No Pangs in Their Death
Francis Bourdillon, 1864
"Truly God is good to Israel — even to such as are of a clean heart. But as for me, my feet were almost gone — my steps had well near slipped! For I was envious at the foolish, when I saw the prosperity of the wicked. For there are no pangs in their death — but their strength is firm. They are not in trouble as other men; neither are they plagued like other men. Therefore pride compasses them about as a chain — and violence covers them as a garment."
There are many lessons to be learned from this psalm, and several even from these few verses of it — but I wish now to draw attention to one point only, the easy death of the ungodly.
"For there are no pangs in their death — but their strength is firm." The Psalmist says this of the wicked. But he does not mean that it is so with all the wicked. Only he had observed it to be so with some — and his mind had been perplexed by it.
"There are no pangs in their death." They die easily — without pain of body, or distress of mind. "Their strength is firm." They have enjoyed good health — and even to the last, their strength is beyond their years. So they have lived, and so they die.
The Psalmist had known such cases, and most of us must have known such too.
Yet these are wicked people — he calls them so — wicked and foolish. Not loving or serving God; not seeking His mercy in earnest even in death. They are careless and ungodly people. Can such die in peace? We know that many such enjoy health and prosperity through life — but can they die without fear?
Yes. It is so sometimes.

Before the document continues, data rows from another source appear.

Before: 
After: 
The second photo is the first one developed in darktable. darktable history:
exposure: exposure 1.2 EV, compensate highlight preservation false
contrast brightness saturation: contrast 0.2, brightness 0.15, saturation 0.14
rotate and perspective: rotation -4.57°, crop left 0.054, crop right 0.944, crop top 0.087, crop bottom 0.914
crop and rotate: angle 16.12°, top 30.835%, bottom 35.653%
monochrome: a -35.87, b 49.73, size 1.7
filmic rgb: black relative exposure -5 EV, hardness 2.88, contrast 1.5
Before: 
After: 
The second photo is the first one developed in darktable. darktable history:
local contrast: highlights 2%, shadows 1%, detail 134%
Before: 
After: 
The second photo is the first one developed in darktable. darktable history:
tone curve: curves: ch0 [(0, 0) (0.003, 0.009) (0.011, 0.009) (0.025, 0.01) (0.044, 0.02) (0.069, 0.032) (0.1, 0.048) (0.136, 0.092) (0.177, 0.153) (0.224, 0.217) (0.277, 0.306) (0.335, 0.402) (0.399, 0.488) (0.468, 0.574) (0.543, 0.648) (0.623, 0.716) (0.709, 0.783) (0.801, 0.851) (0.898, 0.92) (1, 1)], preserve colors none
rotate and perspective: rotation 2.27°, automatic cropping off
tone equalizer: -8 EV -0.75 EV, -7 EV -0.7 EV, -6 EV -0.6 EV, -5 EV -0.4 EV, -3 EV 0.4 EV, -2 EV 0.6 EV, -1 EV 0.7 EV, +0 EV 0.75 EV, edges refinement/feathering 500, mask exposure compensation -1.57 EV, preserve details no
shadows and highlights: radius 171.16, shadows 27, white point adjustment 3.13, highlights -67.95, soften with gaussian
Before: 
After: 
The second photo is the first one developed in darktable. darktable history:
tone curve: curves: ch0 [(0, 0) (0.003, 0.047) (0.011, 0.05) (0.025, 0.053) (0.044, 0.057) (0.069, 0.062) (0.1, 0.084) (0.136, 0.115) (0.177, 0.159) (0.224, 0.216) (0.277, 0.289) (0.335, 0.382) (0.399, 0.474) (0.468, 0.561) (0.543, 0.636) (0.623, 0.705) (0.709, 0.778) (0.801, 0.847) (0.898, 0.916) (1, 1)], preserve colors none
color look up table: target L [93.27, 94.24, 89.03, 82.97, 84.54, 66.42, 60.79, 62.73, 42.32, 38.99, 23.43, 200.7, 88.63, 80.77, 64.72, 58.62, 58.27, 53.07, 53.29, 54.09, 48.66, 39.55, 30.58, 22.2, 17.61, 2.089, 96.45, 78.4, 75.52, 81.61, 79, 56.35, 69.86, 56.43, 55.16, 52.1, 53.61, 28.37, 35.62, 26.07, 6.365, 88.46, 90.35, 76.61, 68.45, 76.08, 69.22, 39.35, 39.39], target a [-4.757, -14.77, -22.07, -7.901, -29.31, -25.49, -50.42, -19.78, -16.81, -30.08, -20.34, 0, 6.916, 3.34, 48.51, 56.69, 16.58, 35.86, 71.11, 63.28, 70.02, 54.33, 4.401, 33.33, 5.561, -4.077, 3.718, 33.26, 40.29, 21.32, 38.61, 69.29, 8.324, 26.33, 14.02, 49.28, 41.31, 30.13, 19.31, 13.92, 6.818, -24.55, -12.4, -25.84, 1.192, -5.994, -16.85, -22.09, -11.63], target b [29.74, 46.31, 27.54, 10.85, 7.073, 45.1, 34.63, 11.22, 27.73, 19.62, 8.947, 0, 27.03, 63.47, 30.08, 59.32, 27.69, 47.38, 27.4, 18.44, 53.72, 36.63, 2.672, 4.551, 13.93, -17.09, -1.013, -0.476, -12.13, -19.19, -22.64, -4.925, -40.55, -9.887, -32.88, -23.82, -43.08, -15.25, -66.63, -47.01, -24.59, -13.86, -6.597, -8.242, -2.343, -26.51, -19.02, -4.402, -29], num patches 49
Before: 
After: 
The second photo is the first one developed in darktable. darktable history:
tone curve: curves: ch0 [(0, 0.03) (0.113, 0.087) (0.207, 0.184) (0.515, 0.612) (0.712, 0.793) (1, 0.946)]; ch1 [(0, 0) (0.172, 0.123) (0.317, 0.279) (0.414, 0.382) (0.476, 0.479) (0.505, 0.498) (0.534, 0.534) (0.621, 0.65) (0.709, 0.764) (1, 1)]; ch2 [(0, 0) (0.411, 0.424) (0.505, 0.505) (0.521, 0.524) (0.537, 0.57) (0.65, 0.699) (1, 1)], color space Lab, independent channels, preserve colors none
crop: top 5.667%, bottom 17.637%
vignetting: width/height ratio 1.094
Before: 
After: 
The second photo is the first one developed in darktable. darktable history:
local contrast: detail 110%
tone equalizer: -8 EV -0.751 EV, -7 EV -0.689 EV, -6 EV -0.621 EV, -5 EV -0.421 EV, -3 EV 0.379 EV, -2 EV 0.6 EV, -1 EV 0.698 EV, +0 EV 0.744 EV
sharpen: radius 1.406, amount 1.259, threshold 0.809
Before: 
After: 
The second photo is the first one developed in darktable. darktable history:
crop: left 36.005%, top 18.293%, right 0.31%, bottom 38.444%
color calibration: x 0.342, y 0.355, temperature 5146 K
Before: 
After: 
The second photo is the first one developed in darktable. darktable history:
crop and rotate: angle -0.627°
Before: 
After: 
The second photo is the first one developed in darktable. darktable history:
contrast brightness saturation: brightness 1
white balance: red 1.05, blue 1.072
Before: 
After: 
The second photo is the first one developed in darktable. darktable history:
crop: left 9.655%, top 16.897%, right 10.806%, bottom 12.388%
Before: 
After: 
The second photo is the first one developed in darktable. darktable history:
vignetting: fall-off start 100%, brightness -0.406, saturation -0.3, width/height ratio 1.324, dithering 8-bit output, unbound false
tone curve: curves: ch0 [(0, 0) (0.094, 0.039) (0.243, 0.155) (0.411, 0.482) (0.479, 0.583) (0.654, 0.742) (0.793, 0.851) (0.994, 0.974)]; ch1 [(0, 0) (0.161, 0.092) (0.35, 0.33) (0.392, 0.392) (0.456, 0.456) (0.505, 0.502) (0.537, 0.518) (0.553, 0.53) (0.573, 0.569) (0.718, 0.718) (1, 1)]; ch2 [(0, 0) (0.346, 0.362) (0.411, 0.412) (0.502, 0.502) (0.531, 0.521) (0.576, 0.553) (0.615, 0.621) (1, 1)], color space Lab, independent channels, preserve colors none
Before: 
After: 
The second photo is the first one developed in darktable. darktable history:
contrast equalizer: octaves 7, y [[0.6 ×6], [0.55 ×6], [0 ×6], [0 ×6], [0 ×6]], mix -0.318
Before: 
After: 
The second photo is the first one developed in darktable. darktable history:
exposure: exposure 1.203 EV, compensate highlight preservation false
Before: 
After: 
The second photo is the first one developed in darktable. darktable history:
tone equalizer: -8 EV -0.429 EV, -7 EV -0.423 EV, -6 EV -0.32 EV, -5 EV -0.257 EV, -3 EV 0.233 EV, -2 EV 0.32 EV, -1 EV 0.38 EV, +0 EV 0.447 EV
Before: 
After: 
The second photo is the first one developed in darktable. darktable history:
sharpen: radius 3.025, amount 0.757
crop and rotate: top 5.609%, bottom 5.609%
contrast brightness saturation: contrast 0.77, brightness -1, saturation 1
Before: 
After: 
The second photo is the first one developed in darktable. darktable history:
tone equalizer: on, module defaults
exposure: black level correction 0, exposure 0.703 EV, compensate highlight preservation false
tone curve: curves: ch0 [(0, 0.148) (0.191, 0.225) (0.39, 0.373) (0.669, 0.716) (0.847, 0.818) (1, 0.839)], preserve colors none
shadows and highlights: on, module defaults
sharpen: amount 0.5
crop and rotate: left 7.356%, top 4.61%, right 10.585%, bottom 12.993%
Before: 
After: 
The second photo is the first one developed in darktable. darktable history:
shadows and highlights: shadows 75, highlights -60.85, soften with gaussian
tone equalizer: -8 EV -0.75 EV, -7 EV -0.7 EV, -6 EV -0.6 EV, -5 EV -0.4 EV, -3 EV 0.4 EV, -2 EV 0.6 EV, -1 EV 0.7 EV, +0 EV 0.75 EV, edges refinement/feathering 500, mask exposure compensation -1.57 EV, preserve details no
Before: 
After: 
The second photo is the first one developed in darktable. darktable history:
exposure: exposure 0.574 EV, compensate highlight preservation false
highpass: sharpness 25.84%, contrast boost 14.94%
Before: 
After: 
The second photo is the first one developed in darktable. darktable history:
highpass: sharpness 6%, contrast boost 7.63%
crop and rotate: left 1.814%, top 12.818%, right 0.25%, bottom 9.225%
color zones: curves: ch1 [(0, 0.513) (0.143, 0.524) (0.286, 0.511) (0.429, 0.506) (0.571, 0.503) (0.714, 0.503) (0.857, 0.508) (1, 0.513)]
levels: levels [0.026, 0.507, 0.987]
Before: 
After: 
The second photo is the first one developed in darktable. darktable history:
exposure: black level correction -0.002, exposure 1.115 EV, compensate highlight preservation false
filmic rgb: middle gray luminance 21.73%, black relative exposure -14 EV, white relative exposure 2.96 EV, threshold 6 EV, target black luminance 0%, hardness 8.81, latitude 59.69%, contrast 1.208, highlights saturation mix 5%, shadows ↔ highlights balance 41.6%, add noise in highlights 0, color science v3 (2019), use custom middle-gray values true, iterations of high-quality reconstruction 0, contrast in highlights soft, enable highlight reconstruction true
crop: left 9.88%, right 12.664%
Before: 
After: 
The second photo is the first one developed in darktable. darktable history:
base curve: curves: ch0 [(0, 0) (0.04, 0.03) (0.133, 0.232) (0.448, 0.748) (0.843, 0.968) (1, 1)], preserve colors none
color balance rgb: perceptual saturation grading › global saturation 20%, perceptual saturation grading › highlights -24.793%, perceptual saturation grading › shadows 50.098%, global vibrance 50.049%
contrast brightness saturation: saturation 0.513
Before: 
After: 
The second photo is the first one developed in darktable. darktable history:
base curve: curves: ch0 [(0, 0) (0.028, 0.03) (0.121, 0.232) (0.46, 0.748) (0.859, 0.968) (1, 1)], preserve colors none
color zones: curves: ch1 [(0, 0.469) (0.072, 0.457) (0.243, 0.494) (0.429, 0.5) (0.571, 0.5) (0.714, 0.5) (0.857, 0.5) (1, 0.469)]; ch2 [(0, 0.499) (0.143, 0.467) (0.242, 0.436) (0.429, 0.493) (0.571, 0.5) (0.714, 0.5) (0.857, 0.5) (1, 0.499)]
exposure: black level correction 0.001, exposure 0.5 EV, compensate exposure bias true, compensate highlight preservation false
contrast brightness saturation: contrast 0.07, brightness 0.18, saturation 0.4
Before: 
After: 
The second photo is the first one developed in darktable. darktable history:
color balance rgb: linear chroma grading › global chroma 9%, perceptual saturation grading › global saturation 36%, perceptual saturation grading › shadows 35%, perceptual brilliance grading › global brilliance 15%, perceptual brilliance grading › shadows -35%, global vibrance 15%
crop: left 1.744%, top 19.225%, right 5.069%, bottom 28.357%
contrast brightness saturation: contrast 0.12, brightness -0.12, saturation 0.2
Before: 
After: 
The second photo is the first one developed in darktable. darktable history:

It was so in the Psalmist's time, and it is so still. "There are no pangs in their death." There is no distress of mind, and no violent bodily struggle — they pass away quietly.
What does this arise from? Remember, it is the wicked and foolish who are spoken of. Not from a sense of pardon — for they have never sought pardon in earnest. Not from a desire "to depart and to be with Christ" — for they would gladly stay here on earth if they could. Not from the peace of God, not from a good hope through grace, not from faith in the Lord Jesus, not from the witness of the Spirit. Alas! Faith and grace and hope and the peace of God and the work of the Spirit — they have never experienced them.
How is it, then, that they are so calm? How can they face death as they do? Why are they not afraid?
Because they have no sense of guilt, no knowledge of themselves as sinners, and no view of God as just and holy! Their heart is hardened — and their conscience is asleep. A person asleep may be close to the greatest danger, and yet not fear. And they are asleep — spiritually asleep. They are on the brink of eternity — and yet asleep! They are just about to meet God — and yet sleeping still! They are unpardoned — and yet slumbering in imagined safety!
Is this a happy and secure state? Ah, no! They are undone forever — if they are not aroused from their spiritual stupor.
What can arouse them? Nothing but the Word and Spirit of God. His Word is living and powerful. It tells of sin and judgment — and of Heaven and Hell. It shows man what he really is — truly guilty in the sight of God. It strips off all vain excuses, and makes known the simple truth. The Holy Spirit works mightily in the heart . . .
applying the Word,
touching the conscience,
awaking new thoughts,
convincing of sin,
leading to Christ.
It is eternal damnation to remain unconcerned, impenitent, unbelieving. That peace, is not the peace of God — but a false peace. That calmness, is the calmness of spiritual death. The only hope is to arise and call upon God. There is yet time. While there is life, there is hope. True, it is awful danger to put off the great work to a dying hour. Yet even in a dying hour the door of mercy is not shut. Still God is ready to forgive. Still the blood of Jesus can cleanse. Still salvation may be found in Him. "Awake, you who sleep, and arise from the dead, and Christ shall give you light."